Ground 4 of the motion for new trial assigns error on the allowance of an amendment to the petition. Allowance of such an amendment is not a proper ground of a motion for new trial. The defendant should have excepted pendente lite.
While the plaintiff was being cross-examined he was asked whether he had lost any money on account of the doctor's, drug, nurse's, and hospital bills. The court, ex mero motu, did not allow the plaintiff to answer the question, and stated as follows: "That is a mere conclusion. He has stated the facts." This action of the court did not prejudice the jurors' minds against the defendant, and is not ground for a new trial.
The evidence disclosed that the plaintiff was not the regular meter reader for the power company, who was on a vacation at the time the plaintiff was injured; and that the plaintiff was performing this work in his place. Aubrey Easterling was the regular meter reader for the plaintiff's employer, and before the plaintiff's injury had been reading the meter on the defendant's premises.

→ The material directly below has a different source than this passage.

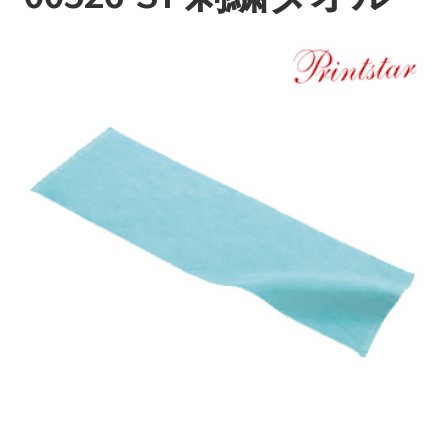
持ち込みについて
料金・お支払い方法
制作事例
お見積り・お問い合わせ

It was not error to permit Easterling to testify as follows: Q. "For the time you read the meter for three and a half years what was there to indicate to you there was an elevator over your head?" A. "I did not notice anything."
The court did not err in permitting a witness to testify that before his injury the plaintiff had never complained to him of any symptoms of rupture, and had never before asked for time off on account of such symptoms of rupture.
The court did not err in permitting a witness to answer the question, "From what you saw of the situation, the location of the meter, the plow points and other hardware there, what was the best location or the most logical location for a meter reader not familiar with the meter, a stranger to the meter, to have stood in to have read that meter?" as follows: "I believe I would have stood in the same position he did, because it looked to me like it would be safer to stand on a ramp than crawl over some hardware."
Under the facts of this case the court did not err in allowing Tom Tillman, an employee of the power company, to reply to the question, "Tell the jury whether the Georgia Power Company and its employees have accepted or rejected the terms of the Georgia workmen's compensation law," by stating that he had seen notices posted at different places about the power company premises, and that he and other employees were working under the compensation act. If this was error, it was harmless.
The court did not err in rejecting a final-settlement receipt signed by the plaintiff, showing that he had received $140.56 in full as compensation from the power company for the injury sustained by him on July 5, 1940. The admission in evidence of this receipt would have served no purpose under the issues involved in this case.
Applying the rulings heretofore made to the effect that the plaintiff was an invitee, that the power company and the defendant were not joint tort-feasors, and that the plaintiff was not barred, because of having received compensation from the power company, from recovering against the defendant, no error appears in the remaining grounds of the motion for new trial, dealing with requests to charge and with certain instructions to the jury.
3. The evidence authorized the verdict, which was not excessive; and no error of law appearing, the court did not err in overruling the motion for new trial.
Judgment affirmed. Sutton and Felton, JJ., concur.